What the task requires –
Rewrite the stretch of entries from the line containing "pose: elev=343.5 azim=202.8" through the line containing "Dot at: (301, 247)", replacing "dist" with "distance" and keeping everything else the same. Leave the pictures out of your answer.

Supplied data –
• • • • •
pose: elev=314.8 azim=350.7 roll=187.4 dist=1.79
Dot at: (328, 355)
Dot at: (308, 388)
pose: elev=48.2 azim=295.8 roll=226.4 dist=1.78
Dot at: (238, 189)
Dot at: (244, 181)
• • • • •
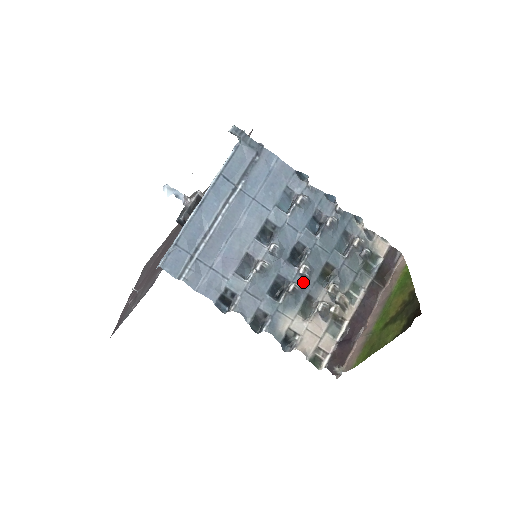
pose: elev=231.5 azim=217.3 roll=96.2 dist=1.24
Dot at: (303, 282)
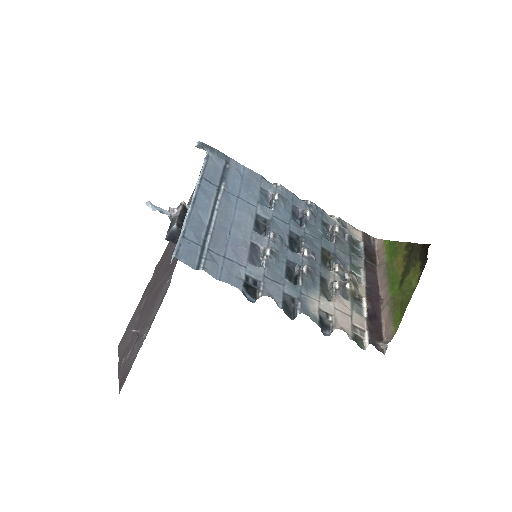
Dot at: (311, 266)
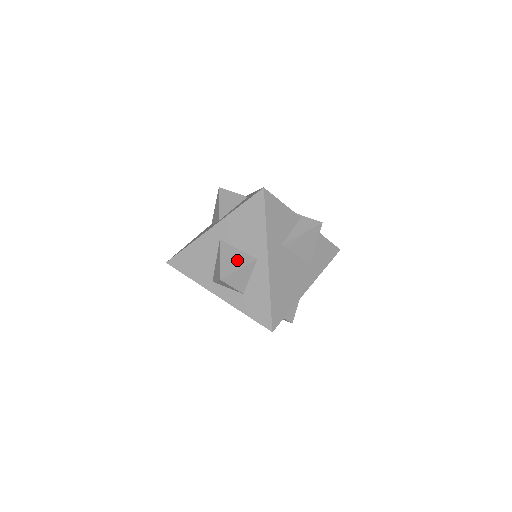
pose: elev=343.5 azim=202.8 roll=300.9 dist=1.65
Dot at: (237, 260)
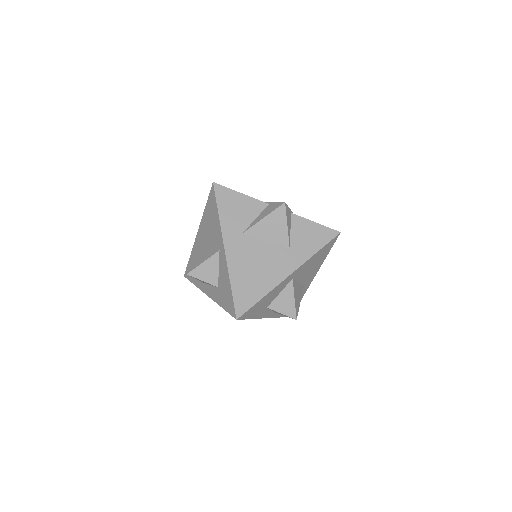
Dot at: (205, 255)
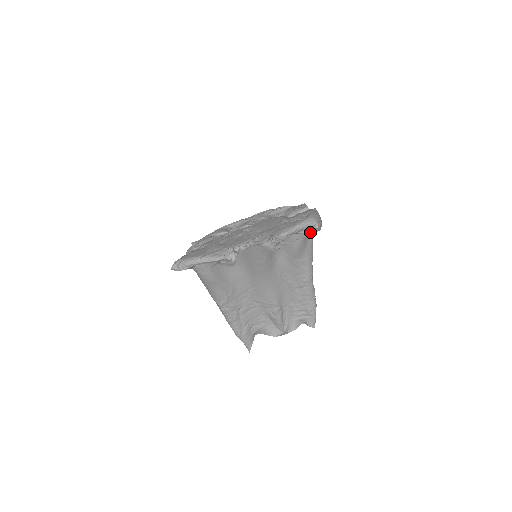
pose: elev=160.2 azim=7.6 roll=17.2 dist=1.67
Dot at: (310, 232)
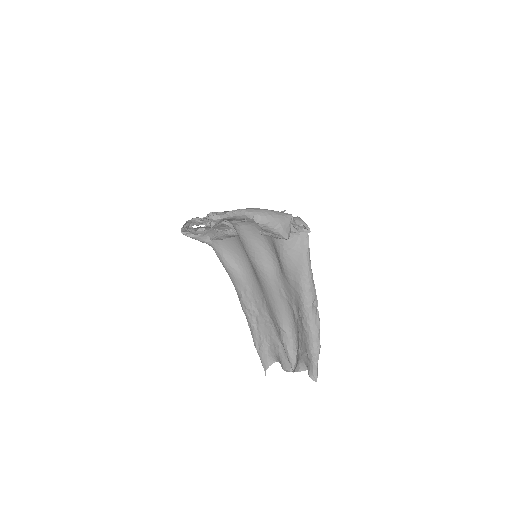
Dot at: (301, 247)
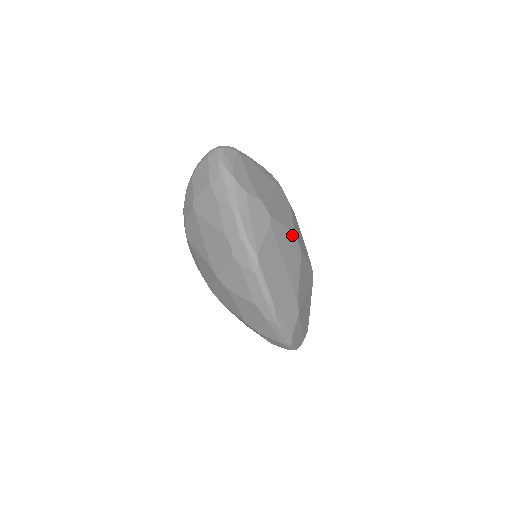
• • • • •
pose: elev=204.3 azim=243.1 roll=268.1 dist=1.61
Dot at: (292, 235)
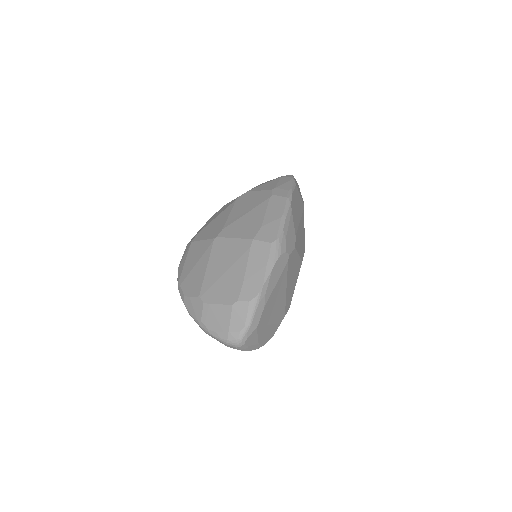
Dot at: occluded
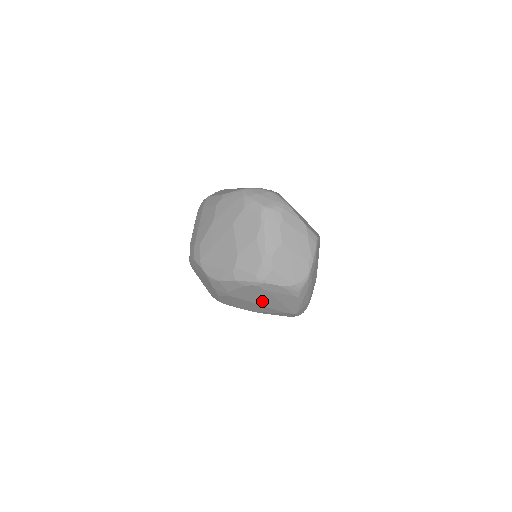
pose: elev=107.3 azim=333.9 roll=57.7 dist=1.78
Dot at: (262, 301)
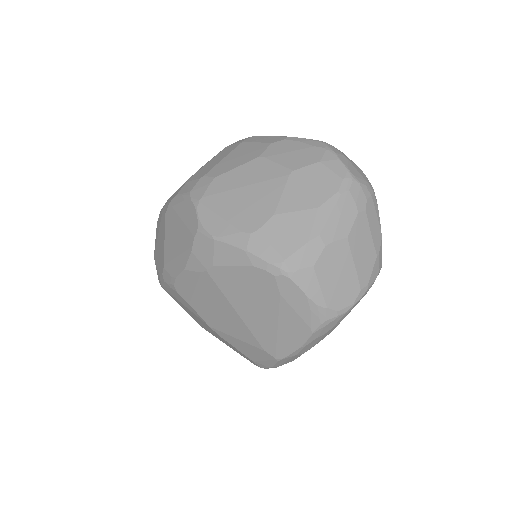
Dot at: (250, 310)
• • • • •
Reply to the exercise –
pose: elev=343.5 azim=202.8 roll=300.9 distance=1.65
Dot at: (237, 260)
Dot at: (205, 255)
pose: elev=160.2 azim=7.6 roll=17.2 distance=1.67
Dot at: (310, 232)
Dot at: (301, 247)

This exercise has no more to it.